Top of Records for processing

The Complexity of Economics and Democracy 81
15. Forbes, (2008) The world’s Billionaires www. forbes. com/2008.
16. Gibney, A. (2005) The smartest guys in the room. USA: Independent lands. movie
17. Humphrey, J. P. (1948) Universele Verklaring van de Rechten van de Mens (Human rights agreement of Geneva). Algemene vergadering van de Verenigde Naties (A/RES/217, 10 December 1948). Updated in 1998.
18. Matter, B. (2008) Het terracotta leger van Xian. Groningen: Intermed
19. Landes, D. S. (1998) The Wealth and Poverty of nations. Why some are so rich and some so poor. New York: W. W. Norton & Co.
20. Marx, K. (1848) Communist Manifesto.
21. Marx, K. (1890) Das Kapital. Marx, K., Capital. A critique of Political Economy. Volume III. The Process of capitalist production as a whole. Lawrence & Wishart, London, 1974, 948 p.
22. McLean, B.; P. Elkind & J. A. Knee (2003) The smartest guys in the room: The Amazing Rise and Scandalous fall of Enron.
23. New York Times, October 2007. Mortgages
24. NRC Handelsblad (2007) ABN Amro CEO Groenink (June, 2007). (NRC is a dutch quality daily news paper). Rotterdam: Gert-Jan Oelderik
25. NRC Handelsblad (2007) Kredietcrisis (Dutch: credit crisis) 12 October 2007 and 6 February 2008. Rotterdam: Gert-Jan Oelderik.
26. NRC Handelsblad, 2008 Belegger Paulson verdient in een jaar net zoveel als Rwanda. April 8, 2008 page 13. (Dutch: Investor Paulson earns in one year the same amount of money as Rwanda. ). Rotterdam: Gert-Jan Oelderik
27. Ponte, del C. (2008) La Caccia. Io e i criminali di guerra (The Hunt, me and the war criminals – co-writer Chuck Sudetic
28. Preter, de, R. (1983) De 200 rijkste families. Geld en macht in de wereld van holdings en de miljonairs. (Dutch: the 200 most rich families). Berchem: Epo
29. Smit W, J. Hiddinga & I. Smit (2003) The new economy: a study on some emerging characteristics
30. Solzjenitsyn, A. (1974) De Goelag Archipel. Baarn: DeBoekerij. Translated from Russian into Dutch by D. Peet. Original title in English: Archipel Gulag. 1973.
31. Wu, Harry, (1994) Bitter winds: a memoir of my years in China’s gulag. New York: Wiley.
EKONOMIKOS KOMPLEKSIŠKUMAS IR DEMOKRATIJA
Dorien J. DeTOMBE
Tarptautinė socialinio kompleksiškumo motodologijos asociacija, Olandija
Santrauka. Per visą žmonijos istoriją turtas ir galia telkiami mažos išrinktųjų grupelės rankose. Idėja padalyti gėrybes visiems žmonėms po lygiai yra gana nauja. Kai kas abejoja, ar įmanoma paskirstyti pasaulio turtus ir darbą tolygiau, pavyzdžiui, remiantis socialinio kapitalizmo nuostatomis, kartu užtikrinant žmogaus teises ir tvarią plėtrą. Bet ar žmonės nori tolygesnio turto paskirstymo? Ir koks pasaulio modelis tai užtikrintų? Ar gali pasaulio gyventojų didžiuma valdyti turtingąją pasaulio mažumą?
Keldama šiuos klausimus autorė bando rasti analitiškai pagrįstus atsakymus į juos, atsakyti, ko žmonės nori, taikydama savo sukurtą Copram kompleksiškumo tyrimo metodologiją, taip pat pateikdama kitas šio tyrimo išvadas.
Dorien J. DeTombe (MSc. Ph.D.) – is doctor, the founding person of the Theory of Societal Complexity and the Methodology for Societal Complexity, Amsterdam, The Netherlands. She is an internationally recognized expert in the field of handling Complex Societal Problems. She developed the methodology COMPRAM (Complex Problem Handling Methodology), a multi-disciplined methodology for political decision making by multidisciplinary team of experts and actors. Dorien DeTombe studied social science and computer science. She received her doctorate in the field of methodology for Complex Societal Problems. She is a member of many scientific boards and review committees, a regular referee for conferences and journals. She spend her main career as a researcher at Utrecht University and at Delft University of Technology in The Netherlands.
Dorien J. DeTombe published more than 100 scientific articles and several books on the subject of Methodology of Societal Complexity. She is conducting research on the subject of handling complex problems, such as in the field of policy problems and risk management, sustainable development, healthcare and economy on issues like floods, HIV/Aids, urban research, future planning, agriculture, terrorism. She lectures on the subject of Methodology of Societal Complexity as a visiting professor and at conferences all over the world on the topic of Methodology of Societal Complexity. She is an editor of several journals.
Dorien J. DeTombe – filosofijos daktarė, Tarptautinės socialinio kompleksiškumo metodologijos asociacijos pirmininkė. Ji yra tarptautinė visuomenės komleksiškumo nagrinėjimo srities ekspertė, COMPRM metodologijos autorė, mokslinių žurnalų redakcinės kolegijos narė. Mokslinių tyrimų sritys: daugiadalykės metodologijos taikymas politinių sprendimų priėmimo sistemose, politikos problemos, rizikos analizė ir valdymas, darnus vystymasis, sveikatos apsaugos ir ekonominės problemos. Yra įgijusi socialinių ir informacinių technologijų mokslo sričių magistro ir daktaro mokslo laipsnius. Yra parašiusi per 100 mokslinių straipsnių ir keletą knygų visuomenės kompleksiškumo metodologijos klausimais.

Bottom of Records for processing

* _To do_
Copy, from the material above, each line in which the string "Methodology" occurs.

* _Task response_
Dorien J. DeTombe (MSc. Ph.D.) – is doctor, the founding person of the Theory of Societal Complexity and the Methodology for Societal Complexity, Amsterdam, The Netherlands. She is an internationally recognized expert in the field of handling Complex Societal Problems. She developed the methodology COMPRAM (Complex Problem Handling Methodology), a multi-disciplined methodology for political decision making by multidisciplinary team of experts and actors. Dorien DeTombe studied social science and computer science. She received her doctorate in the field of methodology for Complex Societal Problems. She is a member of many scientific boards and review committees, a regular referee for conferences and journals. She spend her main career as a researcher at Utrecht University and at Delft University of Technology in The Netherlands.
Dorien J. DeTombe published more than 100 scientific articles and several books on the subject of Methodology of Societal Complexity. She is conducting research on the subject of handling complex problems, such as in the field of policy problems and risk management, sustainable development, healthcare and economy on issues like floods, HIV/Aids, urban research, future planning, agriculture, terrorism. She lectures on the subject of Methodology of Societal Complexity as a visiting professor and at conferences all over the world on the topic of Methodology of Societal Complexity. She is an editor of several journals.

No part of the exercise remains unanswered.